La presa della Bastiglia ci ricorda che la vera rivoluzione nasce dal basso, non da élite che vogliono solo cambiare le poltrone
di Don Danilo D’Alessandro
Non eravamo nobili. Non eravamo preti, né dotti con le parrucche bianche che parlavano di libertà nei salotti.
Eravamo il popolo.
Gente con le mani spaccate dal lavoro, la schiena piegata dal peso, lo stomaco vuoto da giorni.
Io mi chiamo Pierre. Faccio il maniscalco. Ma quel 14 luglio 1789 non ero né artigiano né suddito: ero solo un uomo che non voleva più essere schiacciato.
A Parigi non si viveva: si sopravviveva. Il re, dalla reggia, taceva. I suoi ministri ci caricavano di tasse. Il pane costava più della vita. E i bambini piangevano nelle culle vuote. Nessuno ci guidava. Non c’erano partiti. Non c’erano generali.
C’eravamo solo noi: macellai, lavandaie, portinai, garzoni, venditori di strada. Gente che sapeva che, o si cambiava tutto, o si moriva.
Il 13 luglio, ci procurammo dei fucili all’Hôtel des Invalides. Il giorno dopo, andammo alla Bastiglia.
Non per liberare sette poveri disgraziati, ma per prendere la polvere da sparo. E per abbattere il simbolo di tutto ciò che ci aveva oppressi.
La Bastiglia era il luogo dove si entrava senza processo, solo perché qualcuno in alto aveva deciso così. Era il castello della paura, la prova che noi non contavamo nulla.
Non fu una mossa strategica. Fu un grido collettivo, un assalto disordinato ma potente.
Qualcuno tentò di trattare, ma loro spararono. Allora non parlammo più. Avanzammo. Alcuni soldati reali, commossi dal nostro coraggio, si unirono a noi. Puntammo i cannoni, minacciammo di far saltare tutto.
Il governatore si arrese.
Entrammo. Senza padrini, senza titoli, senza benedizioni dall’alto. La Bastiglia cadde non per opera di filosofi illuminati o rivoluzionari di professione. Cadde sotto la spinta della gente vera, della Parigi delle bettole, delle botteghe, delle cucine e delle officine.

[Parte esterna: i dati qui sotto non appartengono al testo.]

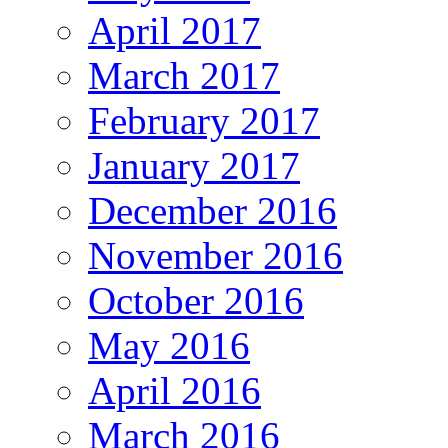
April 2017
March 2017
February 2017
January 2017
December 2016
November 2016
October 2016
May 2016
April 2016
March 2016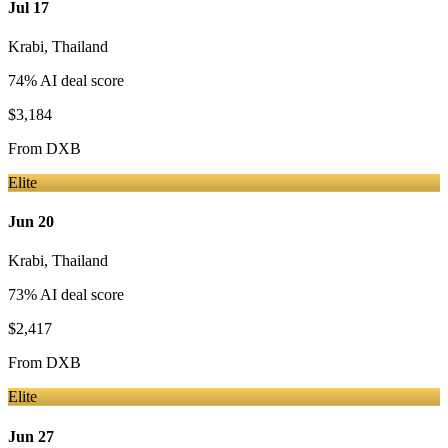
Jul 17
Krabi
,
Thailand
74
% AI deal score
$3,184
From
DXB
Elite
Jun 20
Krabi
,
Thailand
73
% AI deal score
$2,417
From
DXB
Elite
Jun 27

Fu una rivoluzione senza curriculum, ma con anima, cuore e stomaco. Non per sostituire un re con un altro. Ma per dire basta, per alzare la testa, per ridare dignità a chi da secoli viveva in ginocchio.
Ecco cos’è stata la presa della Bastiglia: non un colpo di teatro dell’élite, ma una ferita aperta dal popolo, che quella mattina non chiese il permesso a nessuno per cominciare a scrivere la storia con le proprie mani. Il grido dei piccoli che Dio ascolta sempre.
La storia ci mostra che quando i potenti diventano sordi, Dio presta orecchio ai poveri.

La presa della Bastiglia non fu solo un evento politico o militare. Fu una Pasqua storica del popolo francese, una liberazione dalla schiavitù dell’umiliazione quotidiana.
Dio non benedice la violenza, ma ascolta sempre il grido degli oppressi.
Quel giorno, il popolo non combatteva per ambizione, ma per sopravvivenza. Non voleva dominare, ma esistere. Nessuno li aveva armati ideologicamente: la fame, l’ingiustizia e il silenzio dei palazzi avevano preparato la miccia.
La Bibbia ci insegna che la Storia è il luogo in cui Dio si rivela attraverso i piccoli:
• Mosè non parlava da solo davanti al Faraone: parlava per conto di un popolo schiacciato.
• I profeti non avevano titoli, ma parlavano con il fuoco dello Spirito, denunciando re e sacerdoti infedeli.
• Gesù stesso, nel suo primo discorso a Nazaret, proclamò: “Mi ha mandato a portare il lieto annuncio ai poveri, a proclamare la liberazione ai prigionieri” (Lc 4,18).
La presa della Bastiglia ci ricorda che la vera rivoluzione nasce dal basso, non da élite che vogliono solo cambiare le poltrone. Dove c’è un popolo che si rialza, lì si annuncia un pezzo di Vangelo, lì si muove una verità che scuote la terra.
È la rivoluzione della dignità, quella che non cerca padroni nuovi, ma il riconoscimento che ogni essere umano ha un volto, una voce e un valore. E quando questo avviene, il cielo tace, ma approva.
Perché, come canta Maria nel Magnificat: “Ha rovesciato i potenti dai troni, ha innalzato gli umili”.